───── Task input

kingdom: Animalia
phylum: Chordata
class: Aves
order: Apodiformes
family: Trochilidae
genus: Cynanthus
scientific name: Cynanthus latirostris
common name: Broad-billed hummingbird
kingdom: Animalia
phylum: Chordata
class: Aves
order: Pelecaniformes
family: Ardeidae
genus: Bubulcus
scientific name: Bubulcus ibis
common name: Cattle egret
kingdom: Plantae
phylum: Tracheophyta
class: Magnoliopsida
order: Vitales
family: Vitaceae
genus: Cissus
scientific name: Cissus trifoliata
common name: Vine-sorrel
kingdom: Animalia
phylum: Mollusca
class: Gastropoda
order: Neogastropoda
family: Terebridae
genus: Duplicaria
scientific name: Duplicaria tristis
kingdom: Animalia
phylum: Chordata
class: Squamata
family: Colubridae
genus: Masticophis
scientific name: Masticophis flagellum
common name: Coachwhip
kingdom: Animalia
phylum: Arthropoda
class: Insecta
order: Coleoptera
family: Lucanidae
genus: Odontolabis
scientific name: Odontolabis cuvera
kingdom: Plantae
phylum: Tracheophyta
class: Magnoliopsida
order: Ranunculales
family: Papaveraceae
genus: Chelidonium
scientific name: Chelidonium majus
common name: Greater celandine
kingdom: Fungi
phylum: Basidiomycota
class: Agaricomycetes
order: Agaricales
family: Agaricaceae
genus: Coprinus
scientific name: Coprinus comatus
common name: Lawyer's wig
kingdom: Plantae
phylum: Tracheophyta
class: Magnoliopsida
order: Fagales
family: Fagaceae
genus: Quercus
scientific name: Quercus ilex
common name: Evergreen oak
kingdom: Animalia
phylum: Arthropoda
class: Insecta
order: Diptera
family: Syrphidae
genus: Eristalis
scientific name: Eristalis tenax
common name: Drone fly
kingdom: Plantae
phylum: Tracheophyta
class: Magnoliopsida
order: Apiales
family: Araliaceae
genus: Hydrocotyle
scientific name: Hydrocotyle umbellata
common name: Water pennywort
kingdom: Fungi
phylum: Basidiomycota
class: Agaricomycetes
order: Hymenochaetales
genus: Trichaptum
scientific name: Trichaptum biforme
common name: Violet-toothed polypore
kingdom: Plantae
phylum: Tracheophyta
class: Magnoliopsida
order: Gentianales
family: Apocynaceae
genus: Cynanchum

──────────

Task instructions: Reproduce these records line for line, unchanged.

Solution to the exercise:
kingdom: Animalia
phylum: Chordata
class: Aves
order: Apodiformes
family: Trochilidae
genus: Cynanthus
scientific name: Cynanthus latirostris
common name: Broad-billed hummingbird
kingdom: Animalia
phylum: Chordata
class: Aves
order: Pelecaniformes
family: Ardeidae
genus: Bubulcus
scientific name: Bubulcus ibis
common name: Cattle egret
kingdom: Plantae
phylum: Tracheophyta
class: Magnoliopsida
order: Vitales
family: Vitaceae
genus: Cissus
scientific name: Cissus trifoliata
common name: Vine-sorrel
kingdom: Animalia
phylum: Mollusca
class: Gastropoda
order: Neogastropoda
family: Terebridae
genus: Duplicaria
scientific name: Duplicaria tristis
kingdom: Animalia
phylum: Chordata
class: Squamata
family: Colubridae
genus: Masticophis
scientific name: Masticophis flagellum
common name: Coachwhip
kingdom: Animalia
phylum: Arthropoda
class: Insecta
order: Coleoptera
family: Lucanidae
genus: Odontolabis
scientific name: Odontolabis cuvera
kingdom: Plantae
phylum: Tracheophyta
class: Magnoliopsida
order: Ranunculales
family: Papaveraceae
genus: Chelidonium
scientific name: Chelidonium majus
common name: Greater celandine
kingdom: Fungi
phylum: Basidiomycota
class: Agaricomycetes
order: Agaricales
family: Agaricaceae
genus: Coprinus
scientific name: Coprinus comatus
common name: Lawyer's wig
kingdom: Plantae
phylum: Tracheophyta
class: Magnoliopsida
order: Fagales
family: Fagaceae
genus: Quercus
scientific name: Quercus ilex
common name: Evergreen oak
kingdom: Animalia
phylum: Arthropoda
class: Insecta
order: Diptera
family: Syrphidae
genus: Eristalis
scientific name: Eristalis tenax
common name: Drone fly
kingdom: Plantae
phylum: Tracheophyta
class: Magnoliopsida
order: Apiales
family: Araliaceae
genus: Hydrocotyle
scientific name: Hydrocotyle umbellata
common name: Water pennywort
kingdom: Fungi
phylum: Basidiomycota
class: Agaricomycetes
order: Hymenochaetales
genus: Trichaptum
scientific name: Trichaptum biforme
common name: Violet-toothed polypore
kingdom: Plantae
phylum: Tracheophyta
class: Magnoliopsida
order: Gentianales
family: Apocynaceae
genus: Cynanchum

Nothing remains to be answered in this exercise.